Assigned task:
Using the records below, repeat exactly the lines from the one holding "6. **Interpretation and" through the one holding "1.         Khan N, Gilliar", both ends included, and no others.

The data:

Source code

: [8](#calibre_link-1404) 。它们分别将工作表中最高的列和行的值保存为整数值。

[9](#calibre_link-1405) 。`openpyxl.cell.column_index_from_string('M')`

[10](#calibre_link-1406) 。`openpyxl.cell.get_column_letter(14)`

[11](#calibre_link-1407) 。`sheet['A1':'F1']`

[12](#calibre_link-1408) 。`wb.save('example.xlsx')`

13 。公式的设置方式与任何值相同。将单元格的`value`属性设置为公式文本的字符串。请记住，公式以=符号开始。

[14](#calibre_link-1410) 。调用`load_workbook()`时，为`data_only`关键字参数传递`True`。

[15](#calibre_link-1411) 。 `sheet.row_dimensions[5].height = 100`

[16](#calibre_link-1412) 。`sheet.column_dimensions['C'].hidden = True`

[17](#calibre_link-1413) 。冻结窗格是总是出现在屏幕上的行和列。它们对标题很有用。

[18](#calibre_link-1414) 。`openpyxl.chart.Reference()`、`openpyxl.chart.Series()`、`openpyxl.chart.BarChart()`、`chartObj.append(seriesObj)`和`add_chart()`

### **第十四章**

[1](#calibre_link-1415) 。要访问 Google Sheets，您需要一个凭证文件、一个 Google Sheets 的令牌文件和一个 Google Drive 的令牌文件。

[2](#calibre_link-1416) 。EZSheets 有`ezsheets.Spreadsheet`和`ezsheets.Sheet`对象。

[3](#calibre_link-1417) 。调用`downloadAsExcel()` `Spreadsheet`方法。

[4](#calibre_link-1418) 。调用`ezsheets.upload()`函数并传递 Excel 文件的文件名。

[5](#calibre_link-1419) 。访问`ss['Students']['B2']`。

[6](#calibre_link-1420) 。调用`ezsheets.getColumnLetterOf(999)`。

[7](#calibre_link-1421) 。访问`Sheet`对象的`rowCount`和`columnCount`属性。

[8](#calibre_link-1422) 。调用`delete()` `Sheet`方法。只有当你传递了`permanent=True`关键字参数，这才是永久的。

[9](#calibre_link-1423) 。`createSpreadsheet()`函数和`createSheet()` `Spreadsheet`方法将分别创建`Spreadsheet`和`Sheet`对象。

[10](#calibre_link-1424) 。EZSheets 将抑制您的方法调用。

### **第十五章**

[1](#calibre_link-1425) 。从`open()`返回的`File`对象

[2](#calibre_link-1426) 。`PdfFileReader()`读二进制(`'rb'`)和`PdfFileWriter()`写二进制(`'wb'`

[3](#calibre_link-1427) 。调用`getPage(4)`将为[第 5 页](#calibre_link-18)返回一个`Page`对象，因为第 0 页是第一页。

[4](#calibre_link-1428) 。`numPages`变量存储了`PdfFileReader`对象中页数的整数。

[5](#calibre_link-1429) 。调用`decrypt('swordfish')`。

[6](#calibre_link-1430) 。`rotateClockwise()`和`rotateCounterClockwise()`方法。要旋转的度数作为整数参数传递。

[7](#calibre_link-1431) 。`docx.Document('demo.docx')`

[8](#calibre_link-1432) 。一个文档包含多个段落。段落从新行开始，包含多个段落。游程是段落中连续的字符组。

--

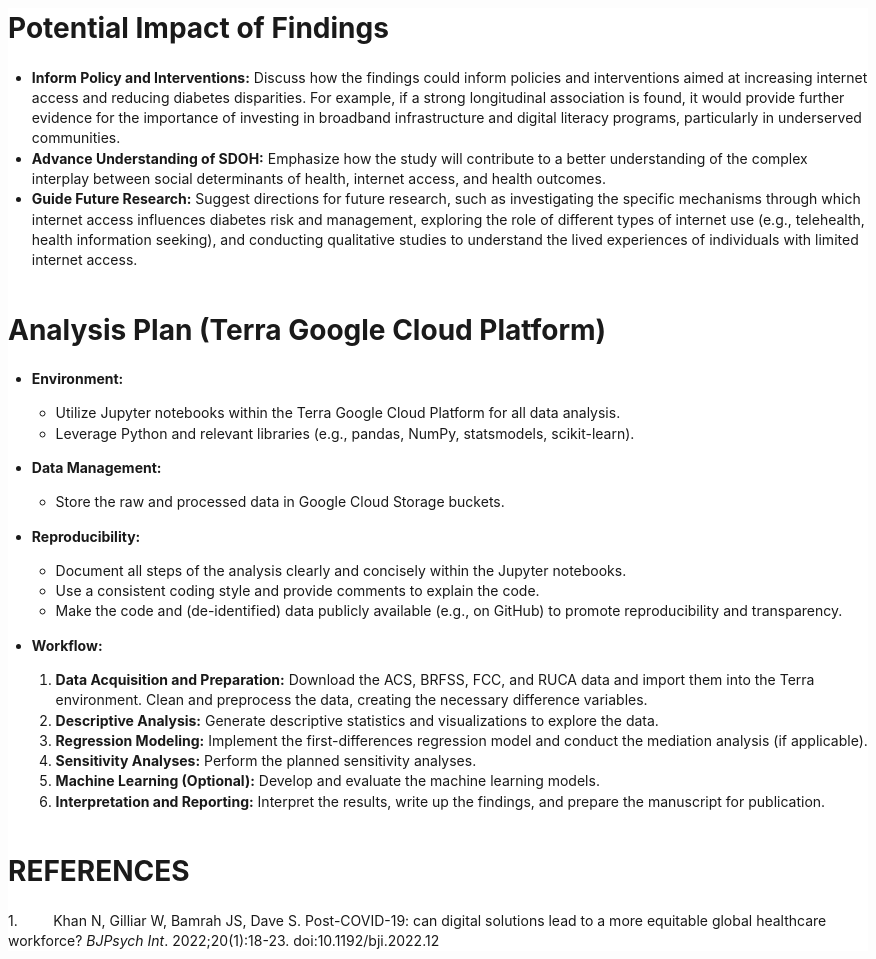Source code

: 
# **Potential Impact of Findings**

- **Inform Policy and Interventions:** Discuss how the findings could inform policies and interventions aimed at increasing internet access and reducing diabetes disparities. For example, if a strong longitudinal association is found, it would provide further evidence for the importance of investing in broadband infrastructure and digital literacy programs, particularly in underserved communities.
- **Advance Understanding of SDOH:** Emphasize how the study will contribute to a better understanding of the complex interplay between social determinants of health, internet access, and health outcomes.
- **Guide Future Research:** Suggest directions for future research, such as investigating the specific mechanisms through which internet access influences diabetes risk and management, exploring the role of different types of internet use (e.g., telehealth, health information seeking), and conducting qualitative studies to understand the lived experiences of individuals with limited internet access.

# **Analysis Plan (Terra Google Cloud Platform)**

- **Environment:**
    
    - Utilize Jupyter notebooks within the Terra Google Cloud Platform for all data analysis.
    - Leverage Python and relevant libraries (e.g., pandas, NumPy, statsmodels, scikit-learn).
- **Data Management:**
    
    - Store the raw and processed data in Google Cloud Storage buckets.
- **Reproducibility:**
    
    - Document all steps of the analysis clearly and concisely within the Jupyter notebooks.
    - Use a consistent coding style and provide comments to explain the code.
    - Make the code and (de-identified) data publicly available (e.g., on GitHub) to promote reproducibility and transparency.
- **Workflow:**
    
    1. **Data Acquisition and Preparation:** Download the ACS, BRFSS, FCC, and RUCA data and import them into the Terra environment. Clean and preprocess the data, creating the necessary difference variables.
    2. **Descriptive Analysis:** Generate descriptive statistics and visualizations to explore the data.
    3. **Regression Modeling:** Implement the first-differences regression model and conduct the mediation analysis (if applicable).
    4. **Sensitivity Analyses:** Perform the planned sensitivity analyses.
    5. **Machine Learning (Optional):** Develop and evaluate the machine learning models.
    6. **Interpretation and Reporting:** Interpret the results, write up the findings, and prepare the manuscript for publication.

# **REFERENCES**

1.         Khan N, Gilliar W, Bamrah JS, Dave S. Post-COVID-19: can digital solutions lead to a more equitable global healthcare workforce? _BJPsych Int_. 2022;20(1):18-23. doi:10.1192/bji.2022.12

Written response:
    6. **Interpretation and Reporting:** Interpret the results, write up the findings, and prepare the manuscript for publication.

# **REFERENCES**

1.         Khan N, Gilliar W, Bamrah JS, Dave S. Post-COVID-19: can digital solutions lead to a more equitable global healthcare workforce? _BJPsych Int_. 2022;20(1):18-23. doi:10.1192/bji.2022.12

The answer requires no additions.